== MATERIAL TO PROCESS
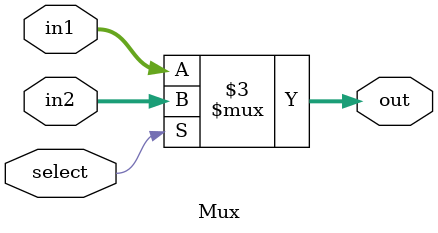
<source format=v>

module Mux(out,in1,in2,select);
    input [31:0] in1, in2;
	input select;
	output reg [31:0] out;
    always @(in1,in2,select) begin
      out <= (select == 0) ?  in1 : in2;  
    end

endmodule
</source>
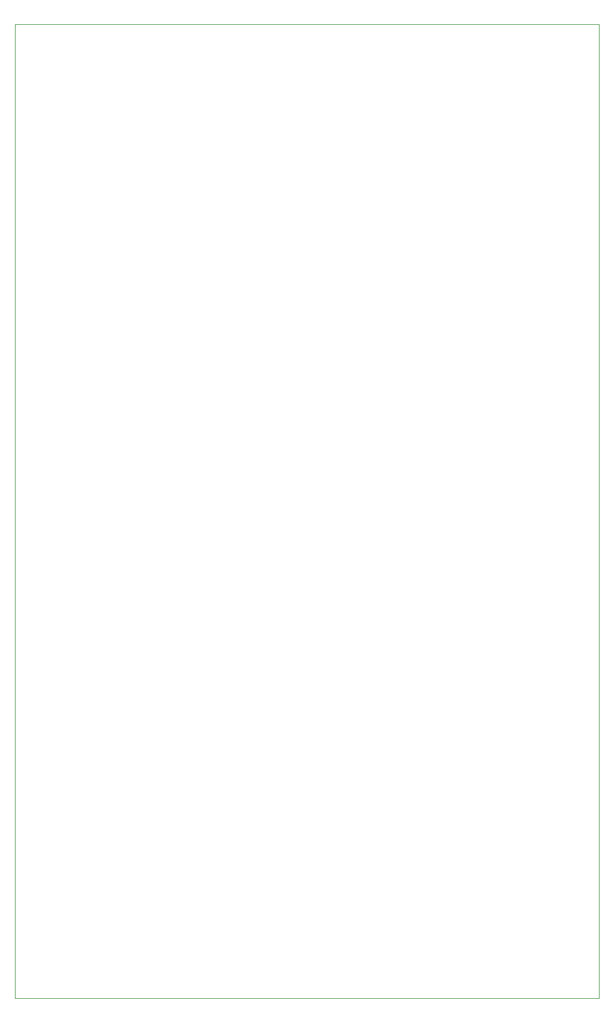
<source format=gbr>
%TF.GenerationSoftware,KiCad,Pcbnew,9.0.2*%
%TF.CreationDate,2025-05-15T02:22:54+10:00*%
%TF.ProjectId,Calculator,43616c63-756c-4617-946f-722e6b696361,rev?*%
%TF.SameCoordinates,Original*%
%TF.FileFunction,Profile,NP*%
%FSLAX46Y46*%
G04 Gerber Fmt 4.6, Leading zero omitted, Abs format (unit mm)*
G04 Created by KiCad (PCBNEW 9.0.2) date 2025-05-15 02:22:54*
%MOMM*%
%LPD*%
G01*
G04 APERTURE LIST*
%TA.AperFunction,Profile*%
%ADD10C,0.050000*%
%TD*%
G04 APERTURE END LIST*
D10*
X60250000Y-31700000D02*
X145975000Y-31700000D01*
X145975000Y-174575000D01*
X60250000Y-174575000D01*
X60250000Y-31700000D01*
M02*

</source>
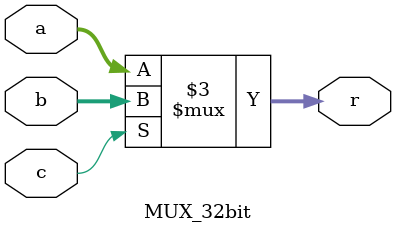
<source format=v>
`timescale 1ns / 1ps


module MUX_32bit(c,a,b,r);
input c;
input [31:0] a,b;
output reg [31:0] r;


always@ (a or b or c) begin
if(c)
     r<=b;
else
     r<=a;
end
endmodule

</source>
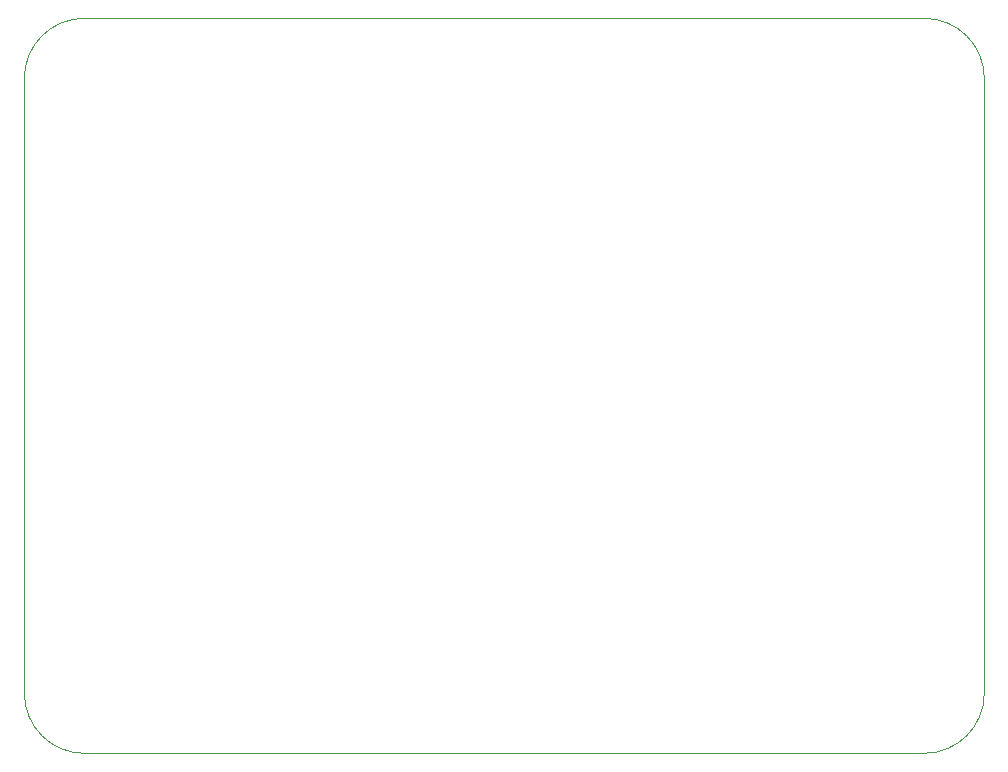
<source format=gbr>
%TF.GenerationSoftware,KiCad,Pcbnew,(5.1.8-0-10_14)*%
%TF.CreationDate,2021-01-12T16:11:11+01:00*%
%TF.ProjectId,battery_checker,62617474-6572-4795-9f63-6865636b6572,rev?*%
%TF.SameCoordinates,Original*%
%TF.FileFunction,Profile,NP*%
%FSLAX46Y46*%
G04 Gerber Fmt 4.6, Leading zero omitted, Abs format (unit mm)*
G04 Created by KiCad (PCBNEW (5.1.8-0-10_14)) date 2021-01-12 16:11:11*
%MOMM*%
%LPD*%
G01*
G04 APERTURE LIST*
%TA.AperFunction,Profile*%
%ADD10C,0.050000*%
%TD*%
G04 APERTURE END LIST*
D10*
X107950000Y-63500000D02*
X179070000Y-63500000D01*
X102870000Y-120650000D02*
X102870000Y-68580000D01*
X107950000Y-125730000D02*
X179070000Y-125730000D01*
X107950000Y-125730000D02*
G75*
G02*
X102870000Y-120650000I0J5080000D01*
G01*
X184150000Y-120650000D02*
G75*
G02*
X179070000Y-125730000I-5080000J0D01*
G01*
X184150000Y-68580000D02*
X184150000Y-120650000D01*
X179070000Y-63500000D02*
G75*
G02*
X184150000Y-68580000I0J-5080000D01*
G01*
X102870000Y-68580000D02*
G75*
G02*
X107950000Y-63500000I5080000J0D01*
G01*
M02*

</source>
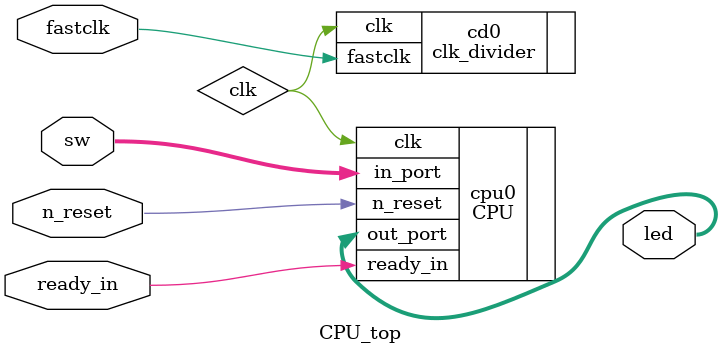
<source format=sv>
module CPU_top (
    input  logic       fastclk,
    input  logic       n_reset,
    input  logic       ready_in,
    input  logic [7:0] sw,
    output logic [7:0] led
);

logic clk;

clk_divider #(
    25 //divide 50MHz clk by 2^25 \approx 1s period
) cd0 (
    .fastclk(fastclk),
    .clk    (clk    )
);

CPU cpu0 (
    .clk     (clk     ),
    .n_reset (n_reset ),
    .ready_in(ready_in),
    .in_port (sw      ),
    .out_port(led     )
);

endmodule
</source>
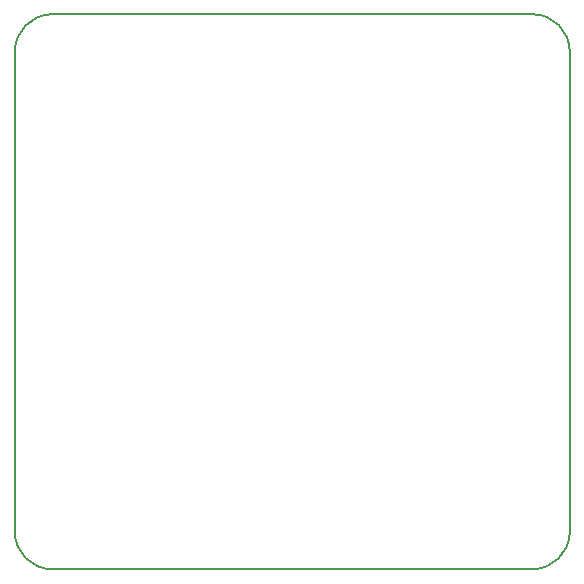
<source format=gm1>
%TF.GenerationSoftware,KiCad,Pcbnew,(5.1.10)-1*%
%TF.CreationDate,2021-10-30T21:19:33-04:00*%
%TF.ProjectId,Z_Brake,5a5f4272-616b-4652-9e6b-696361645f70,rev?*%
%TF.SameCoordinates,Original*%
%TF.FileFunction,Profile,NP*%
%FSLAX46Y46*%
G04 Gerber Fmt 4.6, Leading zero omitted, Abs format (unit mm)*
G04 Created by KiCad (PCBNEW (5.1.10)-1) date 2021-10-30 21:19:33*
%MOMM*%
%LPD*%
G01*
G04 APERTURE LIST*
%TA.AperFunction,Profile*%
%ADD10C,0.150000*%
%TD*%
G04 APERTURE END LIST*
D10*
X99695000Y-123825000D02*
X59055000Y-123825000D01*
X102870000Y-80010000D02*
X102870000Y-120650000D01*
X59055000Y-76835000D02*
X99695000Y-76835000D01*
X55880000Y-120650000D02*
X55880000Y-80010000D01*
X59055000Y-123825000D02*
G75*
G02*
X55880000Y-120650000I0J3175000D01*
G01*
X102870000Y-120650000D02*
G75*
G02*
X99695000Y-123825000I-3175000J0D01*
G01*
X99695000Y-76835000D02*
G75*
G02*
X102870000Y-80010000I0J-3175000D01*
G01*
X55880000Y-80010000D02*
G75*
G02*
X59055000Y-76835000I3175000J0D01*
G01*
M02*

</source>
====
PROBLEM DESCRIPTION: Output the data exactly as it appears. The pictures do not belong in it.

EXERCISE RESULT:
<source format=v>

module Mux(out,in1,in2,select);
    input [31:0] in1, in2;
	input select;
	output reg [31:0] out;
    always @(in1,in2,select) begin
      out <= (select == 0) ?  in1 : in2;  
    end

endmodule
</source>
<source format=gbr>
%TF.GenerationSoftware,KiCad,Pcbnew,9.0.2*%
%TF.CreationDate,2025-05-15T02:22:54+10:00*%
%TF.ProjectId,Calculator,43616c63-756c-4617-946f-722e6b696361,rev?*%
%TF.SameCoordinates,Original*%
%TF.FileFunction,Profile,NP*%
%FSLAX46Y46*%
G04 Gerber Fmt 4.6, Leading zero omitted, Abs format (unit mm)*
G04 Created by KiCad (PCBNEW 9.0.2) date 2025-05-15 02:22:54*
%MOMM*%
%LPD*%
G01*
G04 APERTURE LIST*
%TA.AperFunction,Profile*%
%ADD10C,0.050000*%
%TD*%
G04 APERTURE END LIST*
D10*
X60250000Y-31700000D02*
X145975000Y-31700000D01*
X145975000Y-174575000D01*
X60250000Y-174575000D01*
X60250000Y-31700000D01*
M02*

</source>
<source format=v>
`timescale 1ns / 1ps


module MUX_32bit(c,a,b,r);
input c;
input [31:0] a,b;
output reg [31:0] r;


always@ (a or b or c) begin
if(c)
     r<=b;
else
     r<=a;
end
endmodule

</source>
<source format=gbr>
%TF.GenerationSoftware,KiCad,Pcbnew,(5.1.8-0-10_14)*%
%TF.CreationDate,2021-01-12T16:11:11+01:00*%
%TF.ProjectId,battery_checker,62617474-6572-4795-9f63-6865636b6572,rev?*%
%TF.SameCoordinates,Original*%
%TF.FileFunction,Profile,NP*%
%FSLAX46Y46*%
G04 Gerber Fmt 4.6, Leading zero omitted, Abs format (unit mm)*
G04 Created by KiCad (PCBNEW (5.1.8-0-10_14)) date 2021-01-12 16:11:11*
%MOMM*%
%LPD*%
G01*
G04 APERTURE LIST*
%TA.AperFunction,Profile*%
%ADD10C,0.050000*%
%TD*%
G04 APERTURE END LIST*
D10*
X107950000Y-63500000D02*
X179070000Y-63500000D01*
X102870000Y-120650000D02*
X102870000Y-68580000D01*
X107950000Y-125730000D02*
X179070000Y-125730000D01*
X107950000Y-125730000D02*
G75*
G02*
X102870000Y-120650000I0J5080000D01*
G01*
X184150000Y-120650000D02*
G75*
G02*
X179070000Y-125730000I-5080000J0D01*
G01*
X184150000Y-68580000D02*
X184150000Y-120650000D01*
X179070000Y-63500000D02*
G75*
G02*
X184150000Y-68580000I0J-5080000D01*
G01*
X102870000Y-68580000D02*
G75*
G02*
X107950000Y-63500000I5080000J0D01*
G01*
M02*

</source>
<source format=sv>
module CPU_top (
    input  logic       fastclk,
    input  logic       n_reset,
    input  logic       ready_in,
    input  logic [7:0] sw,
    output logic [7:0] led
);

logic clk;

clk_divider #(
    25 //divide 50MHz clk by 2^25 \approx 1s period
) cd0 (
    .fastclk(fastclk),
    .clk    (clk    )
);

CPU cpu0 (
    .clk     (clk     ),
    .n_reset (n_reset ),
    .ready_in(ready_in),
    .in_port (sw      ),
    .out_port(led     )
);

endmodule
</source>
<source format=gm1>
%TF.GenerationSoftware,KiCad,Pcbnew,(5.1.10)-1*%
%TF.CreationDate,2021-10-30T21:19:33-04:00*%
%TF.ProjectId,Z_Brake,5a5f4272-616b-4652-9e6b-696361645f70,rev?*%
%TF.SameCoordinates,Original*%
%TF.FileFunction,Profile,NP*%
%FSLAX46Y46*%
G04 Gerber Fmt 4.6, Leading zero omitted, Abs format (unit mm)*
G04 Created by KiCad (PCBNEW (5.1.10)-1) date 2021-10-30 21:19:33*
%MOMM*%
%LPD*%
G01*
G04 APERTURE LIST*
%TA.AperFunction,Profile*%
%ADD10C,0.150000*%
%TD*%
G04 APERTURE END LIST*
D10*
X99695000Y-123825000D02*
X59055000Y-123825000D01*
X102870000Y-80010000D02*
X102870000Y-120650000D01*
X59055000Y-76835000D02*
X99695000Y-76835000D01*
X55880000Y-120650000D02*
X55880000Y-80010000D01*
X59055000Y-123825000D02*
G75*
G02*
X55880000Y-120650000I0J3175000D01*
G01*
X102870000Y-120650000D02*
G75*
G02*
X99695000Y-123825000I-3175000J0D01*
G01*
X99695000Y-76835000D02*
G75*
G02*
X102870000Y-80010000I0J-3175000D01*
G01*
X55880000Y-80010000D02*
G75*
G02*
X59055000Y-76835000I3175000J0D01*
G01*
M02*

</source>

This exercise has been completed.